Texto fornecido

O raciocínio do Tribunal Arbitral pode ser simplificado da seguinte forma:

  • A autarquia acordou de livre vontade dois contratos com a Bragaparques: permutou o Lote 1 e vendeu o Lote 2, ambos da Feira Popular, para a construção de um empreendimento imobiliário de habitação e de serviços;
  • Promoveu uma operação de loteamento para a construção desse empreendimento;
  • Não cumpriu os dois contratos devido a irregularidades detetadas;
  • Mas também não retificou essas irregularidades — quando podia e devia tê-lo feito;
  • Logo, está em causa dois contratos que não foram executados, mercê do incumprimento por parte da autarquia;
  • “Os danos a revelar são os do incumprimento” da CML, lê-se na decisão do Tribunal.

O Observador instou o gabinete de Fernando Medina, o sucessor de António Costa como edil lisboeta, a contestar esta leitura dos factos. “A decisão do Tribunal Arbitral não é definitiva. Dela cabe recurso para o Tribunal Central Administrativo. A Câmara Municipal discorda da decisão e da sua fundamentação e por isso vai obviamente recorrer”, afirma fonte oficial da CML.

Linhas fornecidas

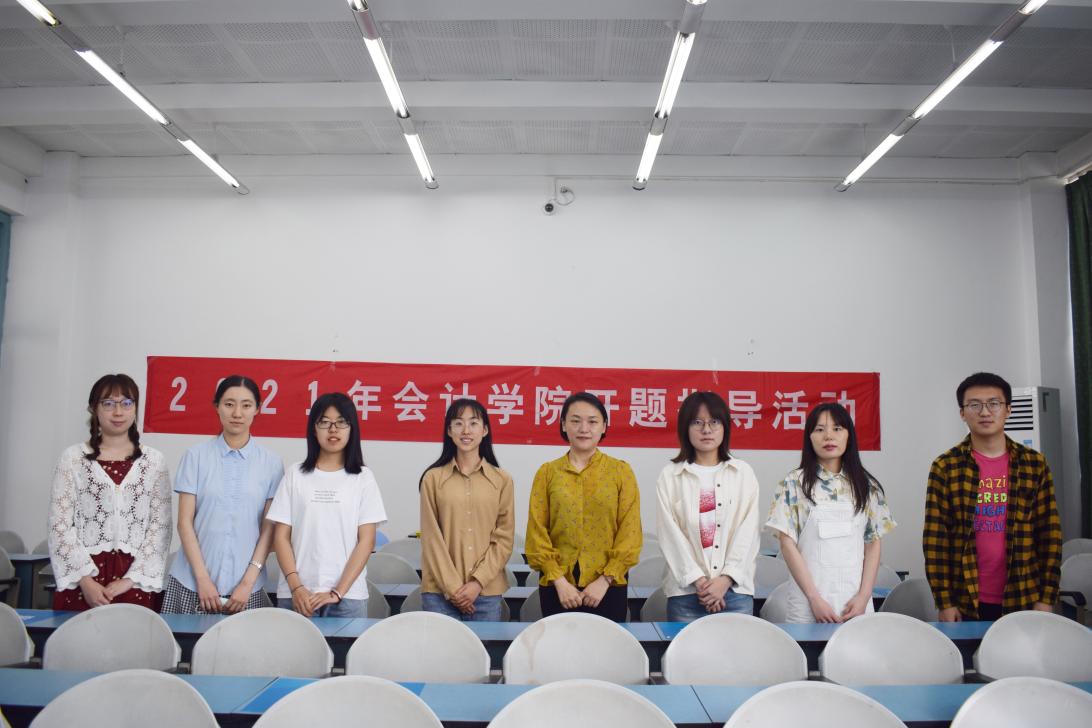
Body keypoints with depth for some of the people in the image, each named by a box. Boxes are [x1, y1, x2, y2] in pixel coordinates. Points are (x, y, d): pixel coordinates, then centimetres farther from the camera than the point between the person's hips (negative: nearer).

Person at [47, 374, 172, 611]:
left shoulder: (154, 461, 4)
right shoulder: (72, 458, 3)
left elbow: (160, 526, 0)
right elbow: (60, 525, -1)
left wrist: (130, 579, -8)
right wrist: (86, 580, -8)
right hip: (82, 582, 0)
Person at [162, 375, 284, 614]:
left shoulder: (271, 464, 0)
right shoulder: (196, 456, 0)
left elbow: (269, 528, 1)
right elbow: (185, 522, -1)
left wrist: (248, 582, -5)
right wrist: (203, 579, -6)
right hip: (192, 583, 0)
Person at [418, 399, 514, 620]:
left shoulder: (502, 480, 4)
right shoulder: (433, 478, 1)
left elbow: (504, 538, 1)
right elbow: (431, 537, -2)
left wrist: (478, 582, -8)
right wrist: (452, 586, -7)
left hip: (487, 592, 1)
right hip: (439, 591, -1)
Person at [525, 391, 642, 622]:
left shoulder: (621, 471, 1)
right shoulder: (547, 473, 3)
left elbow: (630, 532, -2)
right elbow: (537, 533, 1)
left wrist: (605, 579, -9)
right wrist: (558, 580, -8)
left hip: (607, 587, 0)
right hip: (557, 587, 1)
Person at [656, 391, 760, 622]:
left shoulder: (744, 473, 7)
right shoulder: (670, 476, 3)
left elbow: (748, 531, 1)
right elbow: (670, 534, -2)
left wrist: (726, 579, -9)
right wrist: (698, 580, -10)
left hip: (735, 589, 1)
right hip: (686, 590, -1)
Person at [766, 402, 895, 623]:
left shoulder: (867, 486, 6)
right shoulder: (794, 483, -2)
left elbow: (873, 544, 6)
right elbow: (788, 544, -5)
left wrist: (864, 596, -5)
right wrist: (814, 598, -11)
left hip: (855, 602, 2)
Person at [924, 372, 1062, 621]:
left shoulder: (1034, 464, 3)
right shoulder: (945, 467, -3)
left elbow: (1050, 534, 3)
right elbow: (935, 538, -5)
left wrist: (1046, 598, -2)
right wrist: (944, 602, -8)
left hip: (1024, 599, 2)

Enunciado
Responda a estas perguntas com base no texto fornecido:
1. Com que empresa celebrou a autarquia os dois contratos?
2. O que fez a autarquia com o Lote 1 da Feira Popular?
3. Para que tribunal cabe recurso da decisão do Tribunal Arbitral?
Estas linhas provêm de uma fonte distinta da do texto fornecido.

Exercício resolvido
1. Com a Bragaparques.
2. Permutou-o.
3. Para o Tribunal Central Administrativo.